# Algebraic Geometry – Open Morphism of Schemes

Let $$f: X to S$$ a finite morphism between affine schemas $$X = Spec (A), S = Spec (R)$$. Note by $$phi: R to A$$ the corresponding circular card.

I am looking for pure theoretical / algebraic ring tools / criteria to define if $$f$$ is a open the map (in the topological sense). More concretely in the sense of what conditions the ring morphism $$phi$$ and resp induced morphisms $$phi_p: R_p to A_p$$ on the family of locations to $$p$$ implies that $$f$$ is open.

The bottom of my question is the following thread: The Finite and Locally Free map is open.

Here we have the situation $$f$$ is a finite morphism and locally free and I want to infer that this already implies that $$f$$ is open.

Obviously, the problem is local so we can work with the above setting and assume that $$X , S$$ affine and $$A = R ^ n$$ as $$R$$-module since $$phi$$ is in the given context exactly the map $$R to R ^ n$$.

The author observes that, due to local weakness, the stems of $$f _ * mathcal {O} _X$$ are nonzero on an open subset of $$S$$.

What does he mean?

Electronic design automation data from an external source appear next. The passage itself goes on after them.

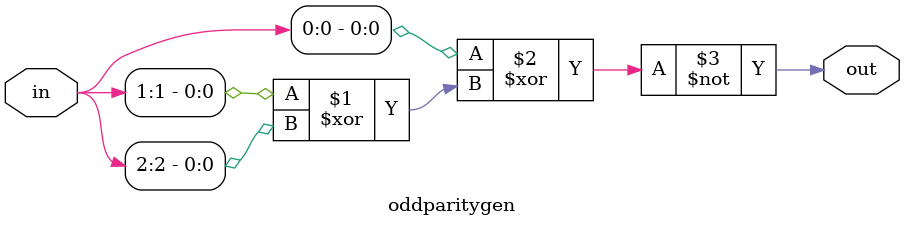
<source format=v>
	module oddparitygen(
input [3:0] in,
output out);
	
	assign out = ~(in[0] ^ (in[1] ^ in[2]));

endmodule
</source>
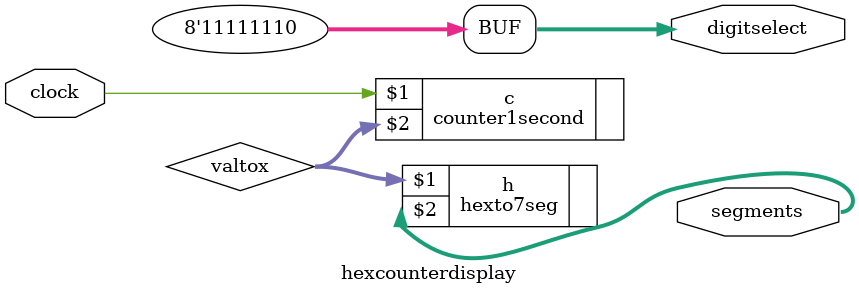
<source format=sv>
`timescale 1ns / 1ps
`default_nettype none

module hexcounterdisplay(
    input wire clock,
    output wire [7:0] segments,
    output wire [7:0] digitselect
    );
    assign digitselect = ~(8'b0000_0001);           //invert
    logic [3:0] valtox;                             //temp value to transfer from counter to hex
    counter1second c(clock, valtox);
    hexto7seg h(valtox,segments);
endmodule

</source>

That at every point $$s in S$$ there is a rod in $$( phi _ * mathcal {O} _X) _s cong mathcal {O} ^ n_ {S, s}$$ which can be extended to a section on an open subset $$U subset S$$? Is it not regulated by definition stems as direct limit representatives?

Again, since the problem is local so wlog $$U = D (f)$$ or $$f in R$$. Why does this stem condition imply that $$f$$ is open? Does this stem from a more general criterion of openness based on switched algebra methods?